CFOB’s Tin Maung Htoo said: “We have not been able to contact Ko Thet Lwin’s family to find out his condition or present location. All we know is that he was in Insein prison until just before Cyclone Nargis in May 2008. We fear that Ko Thet Lwin died the night of the cyclone when the much of the jail’s roof blew off and overwhelmed guards shot and killed at least 36 inmates and injured 70 others in a violent attempt to maintain order at the overcrowded facility.”

Even if Ko Thet Lwin did survive the prison massacre, the survival rate in Burma’s prisons is extremely poor. AAPPB and Amnesty International report that prisoners are routinely sent to remote malaria-infested jungles areas to perform forced labour for the Burmese army, where they are worked like slaves until they literally drop dead.

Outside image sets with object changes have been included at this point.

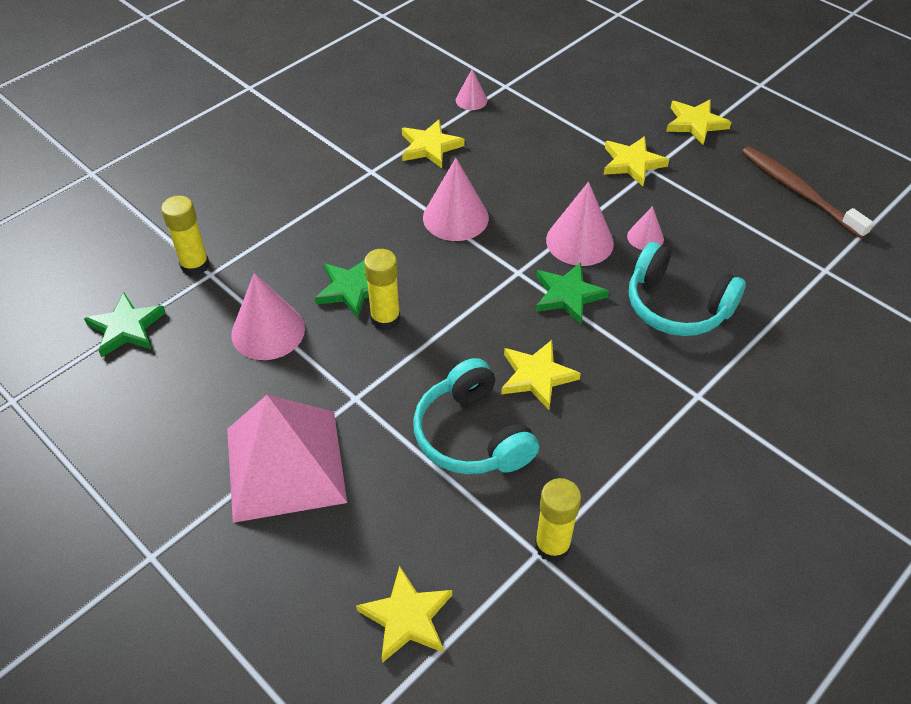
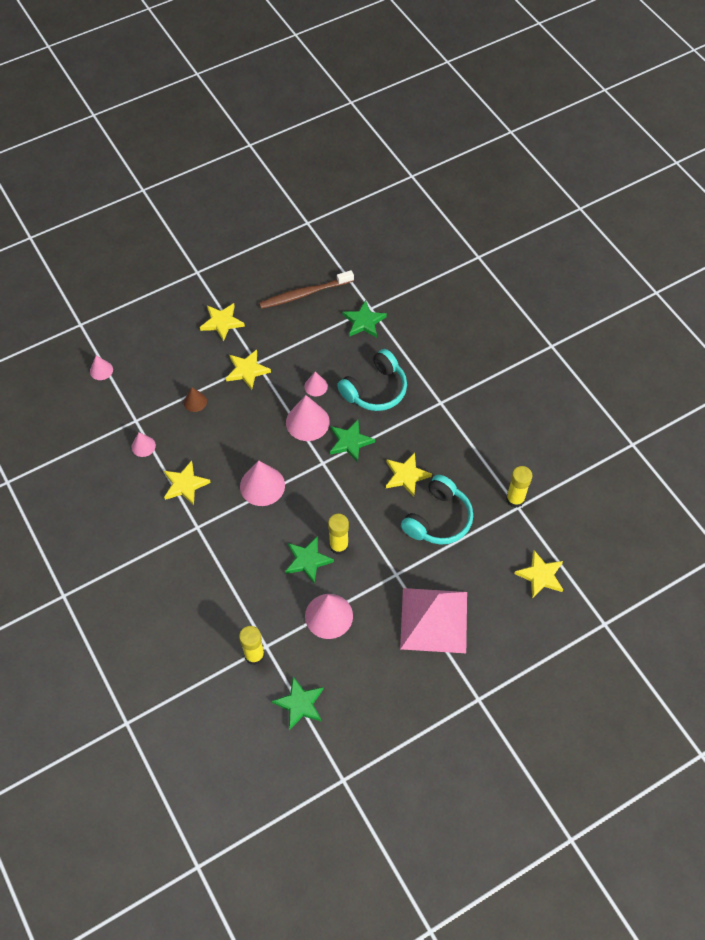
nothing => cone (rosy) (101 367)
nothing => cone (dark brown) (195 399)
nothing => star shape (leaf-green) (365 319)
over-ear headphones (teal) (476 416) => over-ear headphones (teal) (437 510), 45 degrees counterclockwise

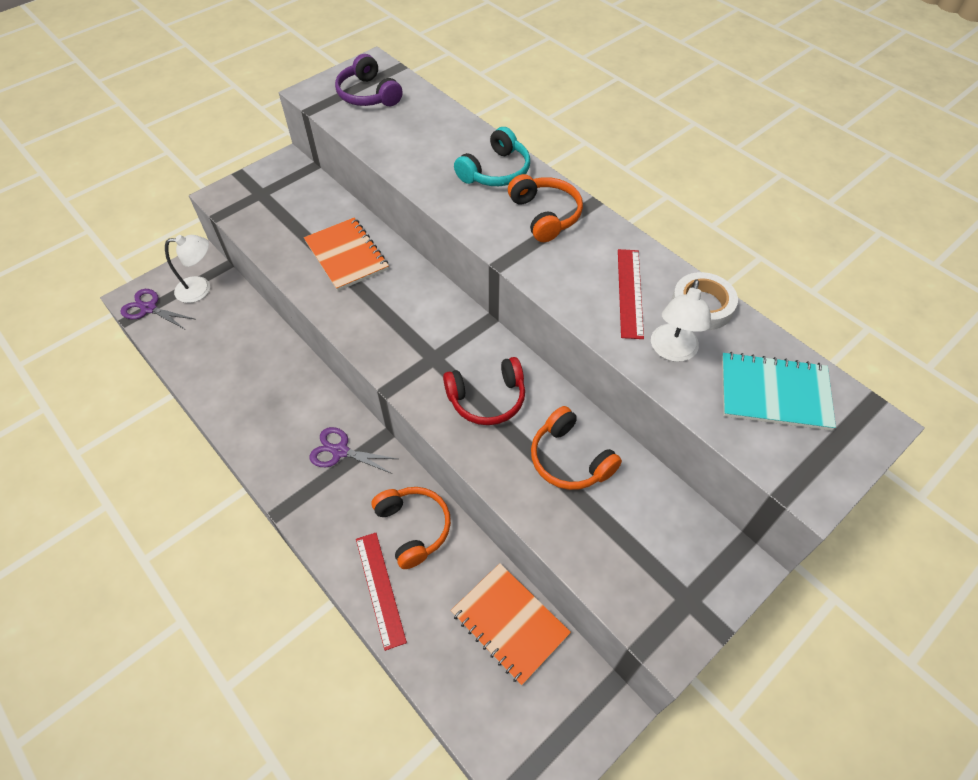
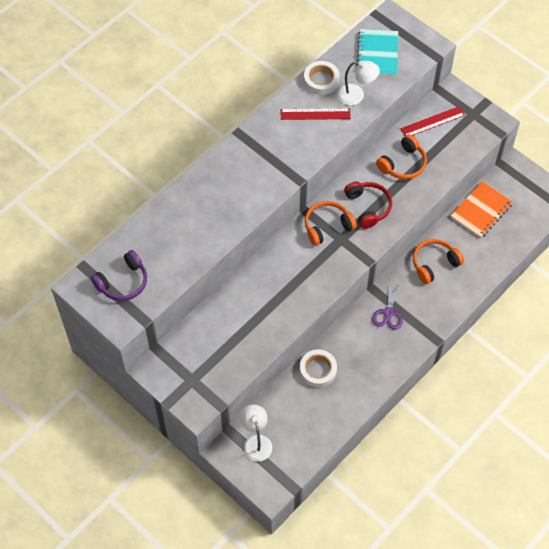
nothing => sticky tape (white) (318 368)
over-ear headphones (orange) (545 208) => over-ear headphones (orange) (331 223), shifted
measuring stick (crimson) (381 592) => measuring stick (crimson) (432 121), shifted
shears (violet) (157 309) => nothing
notepad (orange) (346 254) => nothing
over-ear headphones (teal) (492 156) => nothing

Ivanhoe’s controversial Mongolian mine boosted by Canadian state support

Ivanhoe Mines reported on Monday that Canada’s state-owned international financing agency, Export Development Canada, had agreed to provide vital low-interest loans for Ivanhoe’s deeply contentious Mongolian Copper/Gold Project at Oyu Tolgoi. The massive project launched in partnership the Anglo-Australian firm Rio Tinto will reportedly be one of the world’s largest mines and has been strongly opposed by a large segment of the Mongolian population.

Tin Maung Htoo said he strongly opposed Ivanhoe Mines receiving Canadian government support while serious questions regarding its Burmese mine remained unanswered. “Ivanhoe Mines does not deserve to have their operations in Mongolia subsidised by the Canadian taxpayer at a time when the firm refuses to tell the truth about the ownership of its stake in Monywa and the circumstances surrounding the illegal arrest of their Burmese driver Ko Thet Lwin at Suu Kyi’s residence.

“Ivanhoe chairman Robert Friedland is a multi-billionaire and if he wants to build a mine against the wishes of the Mongolian people let him pay for it himself. EDC’s decision to hand millions over to Ivanhoe really undermines Canada’s commitment to international corporate accountability. I urge EDC’s CEO Eric Siegel to immediately rescind all support to Ivanhoe Mines and its band of unaccountable corporate bullies,” Tin Maung Htoo said.

In April 2006, Ivanhoe chairman Robert Friedland was burned in effigy at a protest against Ivanhoe Mines in the Mongolian capital, one of the largest protests in the nation’s history.